Ansible UI project starting tomorrow -- here's what you need to know

So with the REST service basically operational, it's time to start the
web interface. You should already make sure you can set up the REST
interface if you want to help with the webapp, let me know if you have
questions.

Here's what's going to happen.

I'm going to set up a basic scaffolding for things in
https://github.com/ansible/ansible-commander in a directory called
'ui' tomorrow. I'll let you know when this is available.

We'll be going with bootstrap and angular.js as tools -- bootstrap has
a lot of community examples available and angular looks nice and easy
to use, and I have been highly impressed with some of the examples
Marco Moscaritolo has shown so far.

The static content is going to be served *however* for now, but I'd
love some patches to get it served out of Flask so we can not think
about things. Flask experts -- help welcome, I had a bit of trouble
trying to get the static_folder stuff working today.

I thought about making the playbook set up Apache for you, but that in
the end is a terrible thing to do because between distros everybody's
Apache is different. Examples for how to run Flask in a nice best
practices way with the commander app are welcome, and if people
want to restructure the way commander/acom is layed out, please send
me pull requests -- it's stable enough to accept them now.

Once we have the basic thing going and can prove it can log in and
make some basic rest activity, etc -- development is pretty much open
to everyone and folks can do as little or as much as they want. I'm
not going to hog any of the fun this time as I figure I have
more to learn from you and I'd just be holding us back :slight_smile:

Features we have in the first release need to include the following
before adding new features:

ability to login and log out

see all the groups

click on a group and you can:
   edit the comment
   add and remove hosts
   edit variables by editing JSON in a text field
   delete the group (confirmation should be required)

from a given group workview, list hosts in that group

click on a host in a group and you can
   edit the comment
   edit variables by editing JSON in a text field
   delete the host (deletes it, not just removes if from the group,
confirmation should be required)

list users
    edit the comment
    if you are logged in as that user, or as admin, you can change the
user's password
    delete the user if you are logged in as that user or if you are
logged in as admin, but admin cannot delete himself

The next release will result in subtle expansion of the REST API and
we can start doing more things.

Future things are up to everyone's imagination but may include viewing
facts for each system, fact search, viewing logs and
results/dashboards, embedding module docs, renaming objects, browsing
playbooks, maybe executing playbooks and commands, etc

--Michael

Hi Michael,
why use the same project of ansible-command and not a separate repository? Separate service from UI will be better to have small codebase in each project and make more simple have different interface (desktop/mobile/…) to access to ansible-comander.

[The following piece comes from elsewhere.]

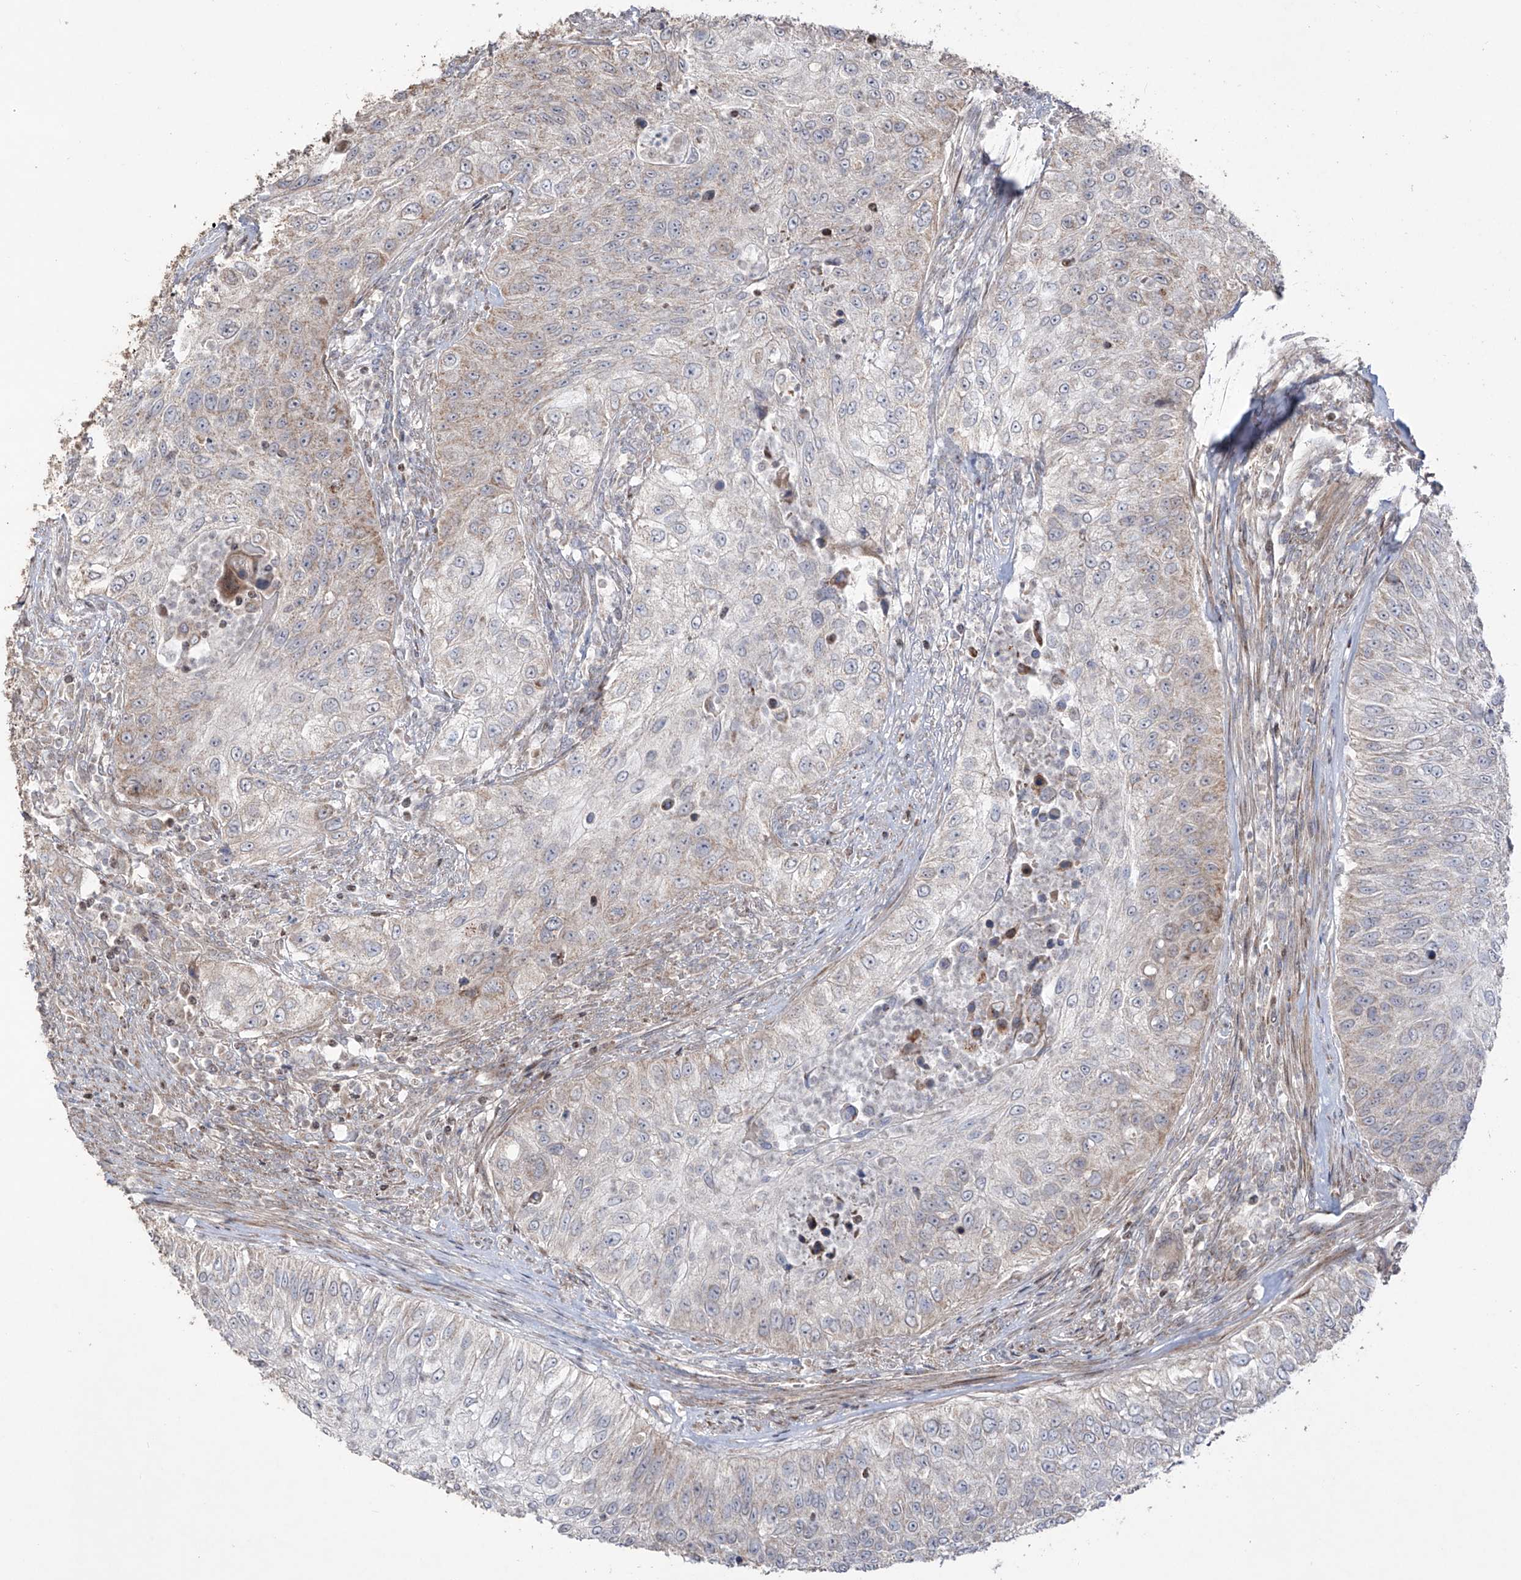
{"staining": {"intensity": "negative", "quantity": "none", "location": "none"}, "tissue": "urothelial cancer", "cell_type": "Tumor cells", "image_type": "cancer", "snomed": [{"axis": "morphology", "description": "Urothelial carcinoma, High grade"}, {"axis": "topography", "description": "Urinary bladder"}], "caption": "Immunohistochemical staining of urothelial cancer shows no significant positivity in tumor cells.", "gene": "YKT6", "patient": {"sex": "female", "age": 60}}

I’m not angular guru but if you require some support or I can help you, you must just ask :slight_smile:

ps: start with pure js/html without bootstrap and add it after application work :wink:

Hi Michael,
  why use the same project of ansible-command and not a separate repository?
Separate service from UI will be better to have small codebase in each
project and make more simple have different interface (desktop/mobile/...)
to access to ansible-comander.

It's fine if different interfaces crop up, but there are numerous
reasons for this:

(A) Easier to make atomic changes across both when someone wants to
add a new REST API and also the UI component to prove it out, I don't
have to review seperate merge commits in two different repos. This
also makes releasing, testing, and making sure you have the latest
version of each a lot easier.

(B) Most users will want the UI, and the REST API is just something
under the covers. Don't make them go through the hassle of setting up
two seperate projects.

(C) If someone wants just the REST API and not the UI, they can
choose to not install it or just install it and not use it. However,
I believe most everyone will want it.

I'm not angular guru but if you require some support or I can help you, you
must just ask :slight_smile:

Will do! I suspect there will be lots of room for you do however
much as you like (goes for everyone).

I really want this to be a community effort -- getting the REST API
going was somewhat hard, but I suspect the interface will be something
folks find it really easy to hack on.

--Michael

It was stopped earlier due to some resource constraints.

I've been doing some API planning very recently,and am kicking off
again in full early next week.

Not rocket science, so should evolve pretty quickly.